Money leaks are simply any amount of money that you spend and unable to identify what you spent that money on at the end of the month when reviewing your bank and/or credit card statements. Even if you can’t physically see the money oozing out of your pockets, you have sprung a money leak the moment you have those unidentified expenses.
Is your money leaking?
Money leaks have to be patched. But, before you can patch your money leaks, you’ll have to identify their source. Fortunately, most are easy to find; here are five that may have slipped under your radar without feeling it.
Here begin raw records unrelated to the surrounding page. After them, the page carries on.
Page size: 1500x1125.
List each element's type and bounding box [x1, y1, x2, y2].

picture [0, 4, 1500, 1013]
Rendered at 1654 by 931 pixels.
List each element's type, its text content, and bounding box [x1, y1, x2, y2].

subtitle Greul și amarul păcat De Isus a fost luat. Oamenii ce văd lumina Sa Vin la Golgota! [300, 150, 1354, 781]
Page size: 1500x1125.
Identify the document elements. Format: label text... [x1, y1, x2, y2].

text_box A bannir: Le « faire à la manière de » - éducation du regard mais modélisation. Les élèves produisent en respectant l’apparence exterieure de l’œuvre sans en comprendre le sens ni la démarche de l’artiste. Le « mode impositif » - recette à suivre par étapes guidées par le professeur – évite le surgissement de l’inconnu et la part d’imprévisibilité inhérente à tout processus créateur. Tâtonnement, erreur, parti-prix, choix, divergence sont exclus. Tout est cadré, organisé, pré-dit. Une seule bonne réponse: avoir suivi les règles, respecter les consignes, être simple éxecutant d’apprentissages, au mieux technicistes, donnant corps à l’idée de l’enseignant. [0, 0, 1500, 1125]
- Money spends on airtime/data– Ever wondered how much money you spend on data and airtime per month. I did the exercise to check how much l was really spending on this little devil money leak. I was surprised by my total of that little airtime l buy almost every day accumulating to R500. For me, that is a very big pinch on my pockets which l could have channeled to savings. Here is what l have done to patch this leak. I now buy data that last me for the month and only spend R100 on data. I buy airtime of R100 for the month and make use of WhatsApp to chat with family. Yippee, that’s now R300 GOING TO SAVINGS!!
- Buying lunch and breakfast– if you are working and find yourself buying lunch and breakfast every day. You leaking some money which you could have put to your savings. I thank my mum for teaching me a great lesson of always carrying lunch to work and that saves me a lot of money. Just doing a simple calculation of how much money you are wasting. Picture this: you buy breakfast for R20, and lunch for R30 every day. From Monday to Friday you would have spent R250, then in a month, its R1000 calculate that by 12, in a year you have simply stolen R12000 from your savings. Let’s be financially savvy every dollar matters
- Money on sweets or chocolates– l am a chocolate lover so l just have to put this. Cause it’s something l had to patch on my budget. Each stop on the garage to fill up, l would always find myself in the store grabbing a bar of chocolate. I checked all those small amounts and was amazed that accumulated to R300. As l said before for me any amount matters, so l had to revisit my spending on this. Now l buy a packet of sweets and chocolates and at most l spend R100. Yippee, that’s R200 l manage to patch and can find itself to the savings.
- Money On Bank Charges– Did you know that the cheque cards have different bank charges they attract depending on the group and colour? That is measured according to your yearly income. What the so-called private bankers don’t tell you is how much bank charges the upgrading of your card would cost. The normal cards our blue and gold ones most of the South African banks do charge R100 – R150 and if you upgrade to silver and black cards your bank charges will be from R250 – R450. For me to be honest the card colour doesn’t really matter because they all serve the same purpose, so why would l give my money away. You must always be careful and know questions to ask if your bank asks for an account upgrade. The most important question to ask is “what it is in for your money?”
- Subscriptions you don’t use – many people do have gym membership they don’t use. That is throwing away money that could have gone to savings. Always ask yourself if the subscription you are signing up for, you can commit to it. Cause it does not make sense to subscribe to something and not be using. Let’s patch up that money leak.
Now is the time to start doing things differently to win your money game. Hopefully, this whole exercise wasn’t too strenuous for you. I bet that if you took a good hour and did some solid investigation, you could find at least R100 in savings. Now that you’ve either found those savings let’s put that money into action and make it work for you!
A major difference between wealthy people and the rest of us is that wealthy people put their money to work. Wealthy people may go to work to earn money, but every day their savings are also going to work, making them even more money through their investments. Fewer money leaks mean more money in your pocket.